On The Book Show this week we talk to debut novelist Lucy Wood about Weathering. It’s the story of three generations of women whose lives are centred on a house by a river in the remote countryside.
Although the novel begins with the scattering of the grandmother Pearl’s ashes in the river, she remains at the heart of the novel and Lucy tells Sinead how the relationship between the three women is linked to the river and the house.
Weather, as the title suggests, also plays a crucial role in both the plot and the atmosphere of this enigmatic story and Lucy Wood explains the way she uses weather and the elements to develop the story.

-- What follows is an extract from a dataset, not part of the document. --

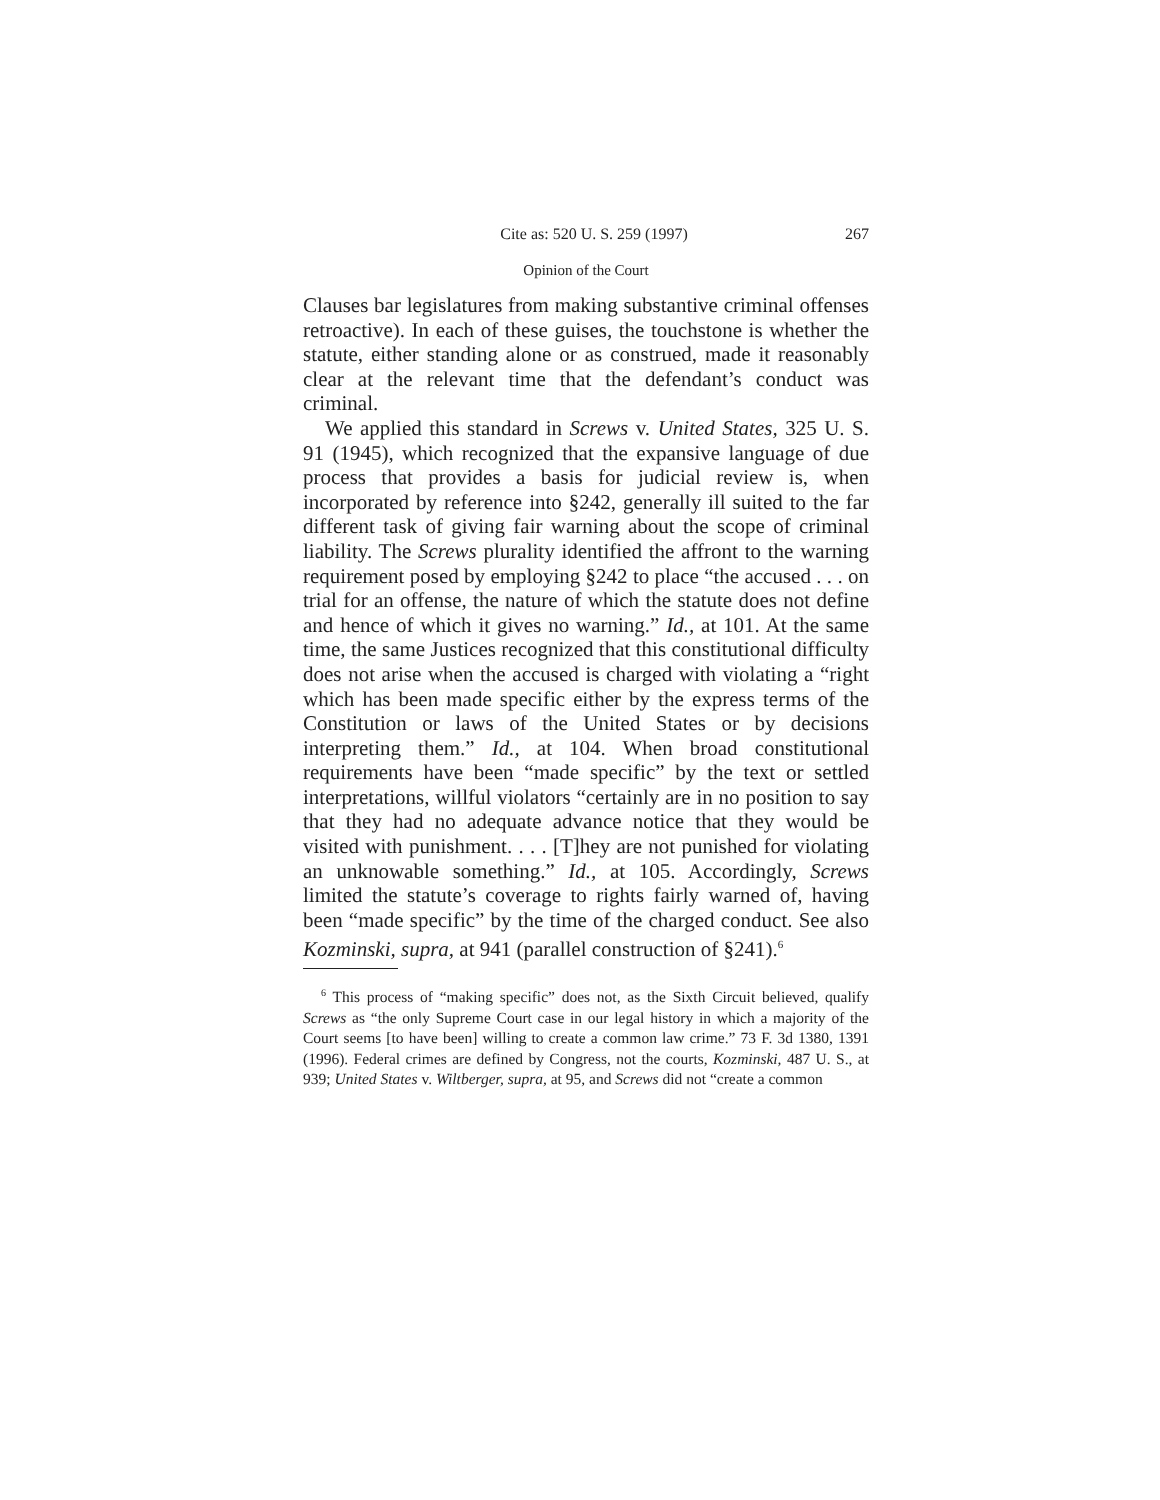Cite as: 520 U. S. 259 (1997) 267
Opinion of the Court
Clauses bar legislatures from making substantive criminal offenses retroactive). In each of these guises, the touchstone is whether the statute, either standing alone or as construed, made it reasonably clear at the relevant time that the defendant’s conduct was criminal.
We applied this standard in Screws v. United States, 325 U. S. 91 (1945), which recognized that the expansive language of due process that provides a basis for judicial review is, when incorporated by reference into §242, generally ill suited to the far different task of giving fair warning about the scope of criminal liability. The Screws plurality identified the affront to the warning requirement posed by employing §242 to place “the accused . . . on trial for an offense, the nature of which the statute does not define and hence of which it gives no warning.” Id., at 101. At the same time, the same Justices recognized that this constitutional difficulty does not arise when the accused is charged with violating a “right which has been made specific either by the express terms of the Constitution or laws of the United States or by decisions interpreting them.” Id., at 104. When broad constitutional requirements have been “made specific” by the text or settled interpretations, willful violators “certainly are in no position to say that they had no adequate advance notice that they would be visited with punishment. . . . [T]hey are not punished for violating an unknowable something.” Id., at 105. Accordingly, Screws limited the statute’s coverage to rights fairly warned of, having been “made specific” by the time of the charged conduct. See also Kozminski, supra, at 941 (parallel construction of §241).<sup>6</sup>
<sup>6</sup> This process of “making specific” does not, as the Sixth Circuit believed, qualify Screws as “the only Supreme Court case in our legal history in which a majority of the Court seems [to have been] willing to create a common law crime.” 73 F. 3d 1380, 1391 (1996). Federal crimes are defined by Congress, not the courts, Kozminski, 487 U. S., at 939; United States v. Wiltberger, supra, at 95, and Screws did not “create a common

Although the New Zealand writer Katherine Mansfield died aged 34, she left behind collections of short stories that are among the most influential ever written. Irish-Canadian author Anakana Schofield discovered her work when she was living in Dublin in her early twenties and she tells us about the life and writing of Katherine Mansfield.
She lived for most of her life in the UK and her position as an outsider informs her stories where characters are often observers, at a remove from the society around them. Anakana reads an extract from ‘Miss Brill’ and says that a reader new to the work of Katherine Mansfield should begin with her most famous collection, The Garden Party.
Gary Shteyngart moves from the USSR to the US when he was a young boy. Like Mansfield, this position as an outsider was to help him become a writer. Sinead caught up with him on a recent trip to New York. Shteyngart has published a memoir called Little Failure which explores his early life in the US and his difficult years as a student. It is also very funny. He says that comic writing is underrated and would prefer his readers to burn his books if they found them boring!
Some chance. Gary entertains us with a reading from Little Failure and discusses some of the serious effects of modern technology on reading and the world of books.